·Psychology & Behavior
Section 1
The Core Idea
Edward Deci and Richard Ryan's Self-Determination Theory identifies three innate psychological needs that drive human motivation: autonomy (the need to direct your own life and work), competence (the need to master challenges and improve), and relatedness (the need to connect with and matter to others). When these needs are met, people are intrinsically motivated — they work because the work itself is rewarding. When these needs are frustrated, people default to extrinsic motivation — they work for the paycheck, the promotion, the fear of being fired. The output quality difference between these two states is not marginal. It is dramatic. Intrinsically motivated people persist through obstacles, seek creative solutions, and produce higher-quality work. Extrinsically motivated people do the minimum required to obtain the reward, take the safest path, and disengage when the external pressure is removed. An engineer who codes because she loves solving hard problems will debug at midnight without being asked. An engineer who codes because the stock options vest in November will close the laptop at 5:01.

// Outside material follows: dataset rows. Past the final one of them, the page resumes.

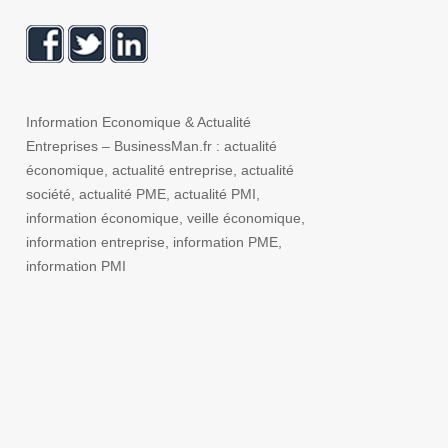
Information Economique & Actualité
Entreprises – BusinessMan.fr : actualité
économique, actualité entreprise, actualité
société, actualité PME, actualité PMI,
information économique, veille économique,
information entreprise, information PME,
information PMI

The overjustification effect is where the framework gets dangerous. Deci's experiments demonstrated that adding external rewards to intrinsically motivating activities can decrease motivation. Pay kids to draw and they draw less when unpaid. The external reward corrupted the internal drive. The children shifted from "I draw because I enjoy it" to "I draw because I get a reward" — and when the reward wasn't present, neither was the motivation. A 1997 meta-analysis across 128 studies confirmed that tangible rewards significantly undermined intrinsic motivation for interesting tasks.
Daniel Pink's Drive translated this into business language: autonomy, mastery, and purpose beat carrots and sticks for creative work. Netflix's "freedom and responsibility" — no vacation policy, no expense policy — assumes intrinsic motivation. Amazon's "ownership" culture does the same: the company's principle of "Ownership" explicitly states that leaders act on behalf of the entire company and think long-term, refusing to sacrifice long-term value for short-term results. The assumption is that employees are motivated by the work itself rather than by surveillance. The critical caveat: extrinsic motivation works. It works reliably for routine, algorithmic tasks — work that requires compliance rather than creativity. Assembly-line workers and call centre agents respond well to performance-based pay. The error is using extrinsic motivation as the primary tool for knowledge work where autonomy, mastery, and purpose would produce dramatically better results.